Inflammation is essential for fighting infection, but when unchecked it can damage the body’s own tissues. This is seen in conditions such as systemic inflammatory response syndrome (SIRS) and sepsis, where excessive inflammation can lead to organ damage and death. A new study from researchers at the Ludwig Institute for Cancer Research and the LEO Foundation Skin Immunology Research Center (University of Copenhagen), published in Science Immunology, has uncovered a regulatory mechanism that helps keep this balance in check by controlling how much of an essential immune receptor is produced.
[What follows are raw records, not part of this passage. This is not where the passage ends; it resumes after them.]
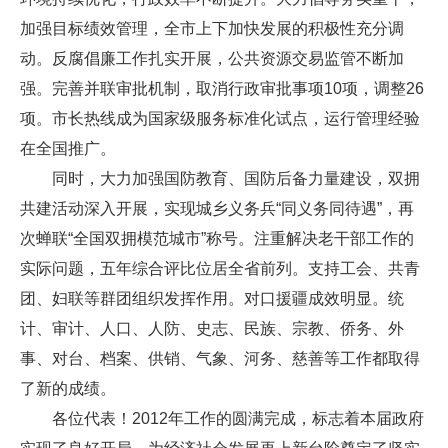
加强目标绩效管理，全市上下加快发展的积极性充分调
动。反腐倡廉工作扎实开展，公共资源交易监管不断加
强。完善并联审批机制，取消行政审批事项10项，调整26
项。市长热线成为国家级服务标准化试点，运行管理经验
在全国推广。
同时，大力加强国防教育、国防后备力量建设，双拥
共建活动深入开展，实现城乡义务兵“同义务同待遇”，再
次蝉联“全国双拥模范城市”称号。注重解决老干部工作的
实际问题，五年综合评比位居全省前列。支持工会、共青
团、妇联等群团组织发挥作用。对口援疆成效明显。统
计、审计、人口、人防、史志、民族、宗教、侨务、外
事、对台、档案、供销、气象、河务、慈善等工作都取得
了新的成绩。
各位代表！2012年工作的圆满完成，标志着本届政府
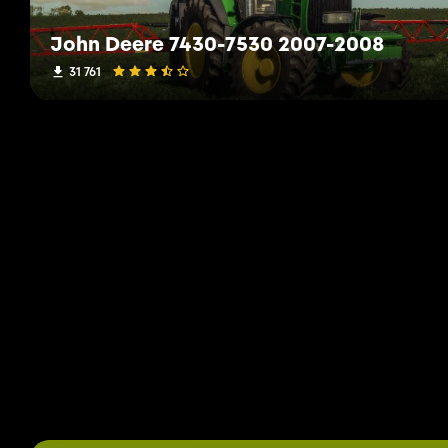
John Deere 7430-7530 2007-2008
31 761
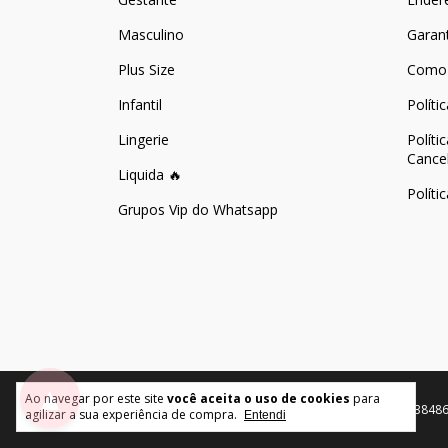
Masculino
Garan
Plus Size
Como
Infantil
Políti
Lingerie
Políti
Cance
Liquida 🔥
Políti
Grupos Vip do Whatsapp
▲
Ao navegar por este site
você aceita o uso de cookies
para
Copyright Intima Store by MAKSS COMERCIAL LTDA. - 11738486
agilizar a sua experiência de compra.
Entendi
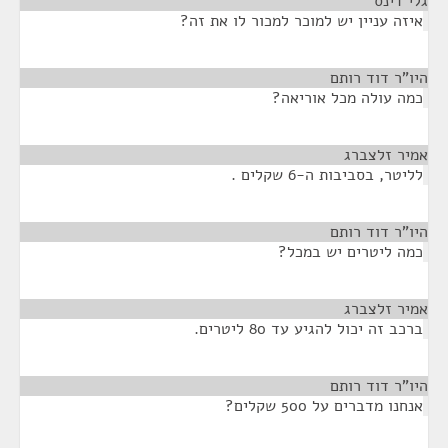
גלי דינס
¶
איזה עניין יש למוכר למכור לו את זה?
היו"ר דוד רותם
¶
כמה עולה מכל אוריאה?
אמיר זלצברג
¶
לליטר, בסביבות ה-6 שקלים .
היו"ר דוד רותם
¶
כמה ליטרים יש במכל?
אמיר זלצברג
¶
ברכב זה יכול להגיע עד 80 ליטרים.
היו"ר דוד רותם
¶
אנחנו מדברים על 500 שקלים?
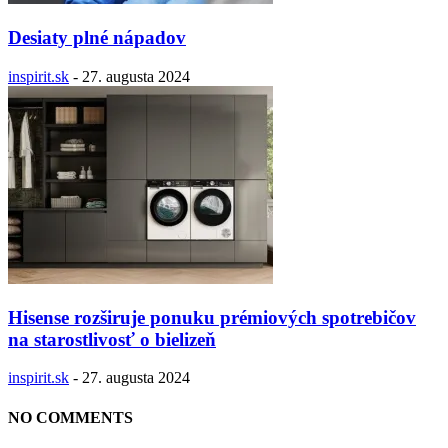
Desiaty plné nápadov
inspirit.sk
-
27. augusta 2024
Hisense rozširuje ponuku prémiových spotrebičov
na starostlivosť o bielizeň
inspirit.sk
-
27. augusta 2024
NO COMMENTS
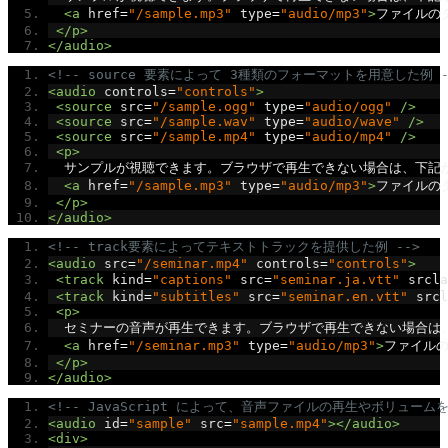
<a
href
=
"/sample.mp3"
type
=
"audio/mp3"
>
ファイルのダ
</p>
</audio>
<!-- source 要素によって 3種類のフォーマットを用意した例 -
<audio
controls
=
"controls"
>
<source
src
=
"/sample.ogg"
type
=
"audio/ogg"
/>
<source
src
=
"/sample.wav"
type
=
"audio/wave"
/>
<source
src
=
"/sample.mp4"
type
=
"audio/mp4"
/>
<p>
  サンプルが視聴できます。ブラウザで再生できない場合は、下記
<a
href
=
"/sample.mp3"
type
=
"audio/mp3"
>
ファイルのダ
</p>
</audio>
<!-- track要素によってテキストトラックを提供した例 -->
<audio
src
=
"/seminar.mp4"
controls
=
"controls"
>
<track
kind
=
"captions"
src
=
"seminar.ja.vtt"
srcla
<track
kind
=
"subtitles"
src
=
"seminar.en.vtt"
srcl
<p>
  セミナーの音声が再生できます。ブラウザで再生できない場合は
<a
href
=
"/seminar.mp3"
type
=
"audio/mp3"
>
ファイルの
</p>
</audio>
<!-- JavaScript によって、音声ファイルの再生やボリューム
<audio
id
=
"sample"
src
=
"sample.mp4"
></audio>
<div>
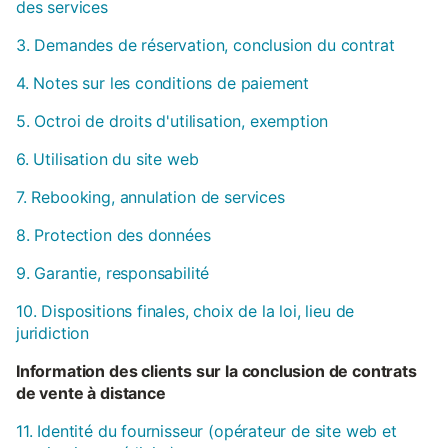
des services
3. Demandes de réservation, conclusion du contrat
4. Notes sur les conditions de paiement
5. Octroi de droits d'utilisation, exemption
6. Utilisation du site web
7. Rebooking, annulation de services
8. Protection des données
9. Garantie, responsabilité
10. Dispositions finales, choix de la loi, lieu de
juridiction
Information des clients sur la conclusion de contrats
de vente à distance
11. Identité du fournisseur (opérateur de site web et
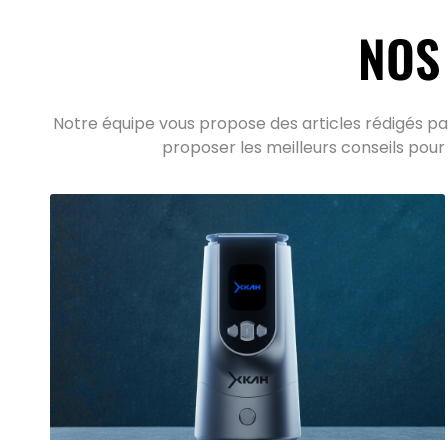
NOS
Notre équipe vous propose des articles rédigés par
proposer les meilleurs conseils pour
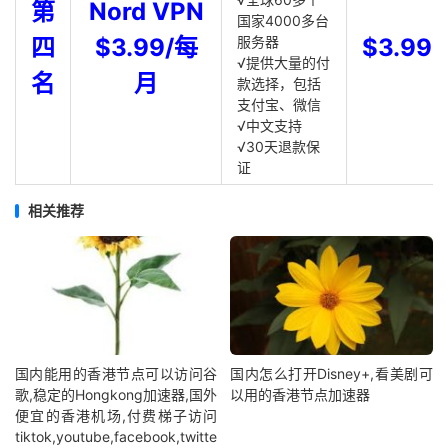
第
Nord VPN
国家4000多台
四
$3.99/每
服务器
$3.99
√提供大量的付
名
月
款选择，包括
支付宝、微信
√中文支持
√30天退款保
证
相关推荐
国内能用的香港节点可以访问谷
国内怎么打开Disney+,看美剧可
歌,稳定的Hongkong加速器,国外
以用的香港节点加速器
便宜的香港机场,付费梯子访问
tiktok,youtube,facebook,twitte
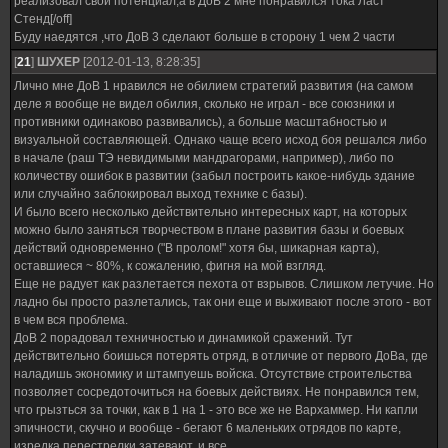
реализовал свой потенциал,а в ДоВ 2 мне понравился тока Ласт
Стенд[/off]
Буду наедятся ,что ДоВ 3 сделают больше в сторону 1 чем 2 части
[
21
]
ШУХЕР
[2012-01-13, 8:28:35]
Лично мне ДоВ 1 нравился не обилием стратегий развития (на самом
деле я вообще не видел обилия, сколько не играл - все союзники и
противники одинаково развивались), а больше масштабностью и
визуальной составляющей. Однако чаще всего исход боя решался либо
в начале (раш ТЭ невидимыми мандрагорами, например), либо по
количеству ошибок в развитии (забыл построить какое-нибудь здание
или случайно заблокировал выход технике с базы).
И было всего несколько действительно интересных карт, на которых
можно было заняться творчеством в плане развития базы и боевых
действий одновременно ("В пролом!" хотя бы, шикарная карта),
оставшиеся ~ 80%, к сожалению, фигня на мой взгляд.
Еще не радует как разлетается пехота от взрывов. Слишком летучие. Но
ладно бы просто разлетались, так они еще и выживают после этого - вот
в чем вся проблема.
ДоВ 2 порадовал техничностью и динамикой сражений. Тут
действительно боишься потерять отряд, в отличие от первого ДоВа, где
наладишь экономику и штампуешь войска. Отсутствие строительства
позволяет сосредоточиться на боевых действиях. Не понравился тем,
что грызться за точки, как в 1 на 1 - это все же не Вархаммер. Ни капли
эпичности, скучно и вообще - бегают 6 маленьких отрядов по карте,
изредка перестрелки затевают, и все.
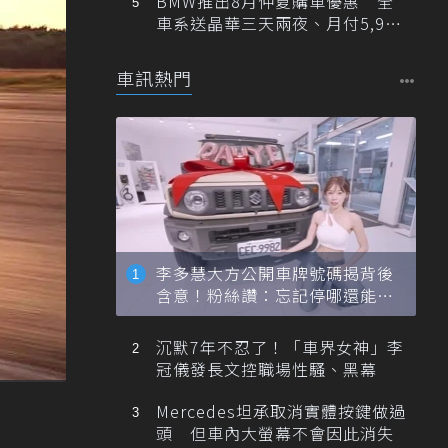
BMW推出8月仲夏購車優惠 全
車系送晶華三天兩夜、月付5,900
元起
車訊熱門
李多慧大方公開車牌號碼揭背後
含意！粉絲讚：忘記停哪還能幫
忙找車
沉默7年不忍了！「車界女神」李
冠儀發長文控職場性騷、黑幕
Mercedes坦承取消實體按鍵做過
頭 但車內大螢幕不會因此消失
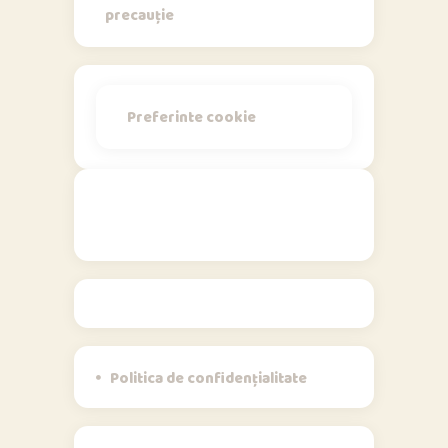
precauție
Preferinte cookie
Politici
Politica de confidențialitate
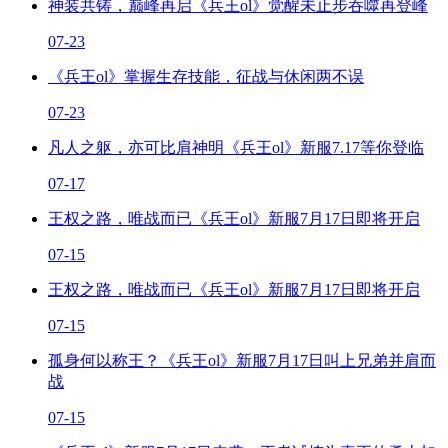
神装共铸，巅峰再启《兵王ol》觉醒未止步吞噬再登峰
07-23
《兵王ol》掌握生存技能，征战与休闲两不误
07-23
凡人之躯，亦可比肩神明《兵王ol》新服7.17等你登临
07-17
王权之路，唯战而已《兵王ol》新服7月17日即将开启
07-15
王权之路，唯战而已《兵王ol》新服7月17日即将开启
07-15
孤身何以称王？《兵王ol》新服7月17日叫上兄弟并肩而
战
07-15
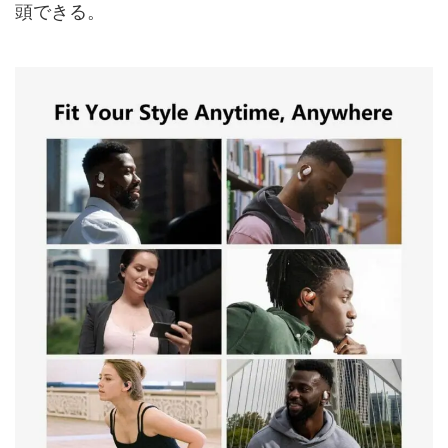
頭できる。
A key player in the coordination of the immune response is the signalling protein tumour necrosis factor (TNF). TNF works by binding to a receptor on the surface of cells called TNF Receptor 1 (TNFR1). When TNF binds TNFR1, it triggers a cascade of signals inside the cell that can activate inflammation – and, in some cases, lead to cell death.
The researchers found that the strength of the TNF response is limited by the amount of TNFR1 present, and that this is regulated by two upstream open reading frames (uORFs) located in the messenger RNA for TNFR1 (TNFRSF1A). These uORFs act as a molecular ‘volume control’, limiting how efficiently TNFR1 is produced. One of these uORFs, uORF2, plays a dominant role: when it is disrupted, cells produce higher levels of TNFR1. This elevated receptor abundance, in turn, amplifies TNF‑driven signalling and makes cells more susceptible to TNF‑induced cell death – providing new insight into how excessive immune activation can cause tissue damage.
The study also reveals that this regulatory system is dynamic. Under conditions such as cellular stress or exposure to inflammatory signals, the balance between the two uORFs shifts, reducing TNFR1 production and dampening the response to TNF. This suggests that cells can actively adjust their inflammatory responsiveness depending on their environment.
Importantly, the researchers identified a genetic variant in patients that alters this regulatory system, reducing TNFR1 production. This highlights how small changes in these RNA control elements may contribute to differences in how individuals respond to inflammation.
Together, the findings reveal a previously underappreciated layer of immune regulation. By controlling how much receptor is produced, rather than how it signals, uORFs help prevent excessive inflammation and protect tissues from damage.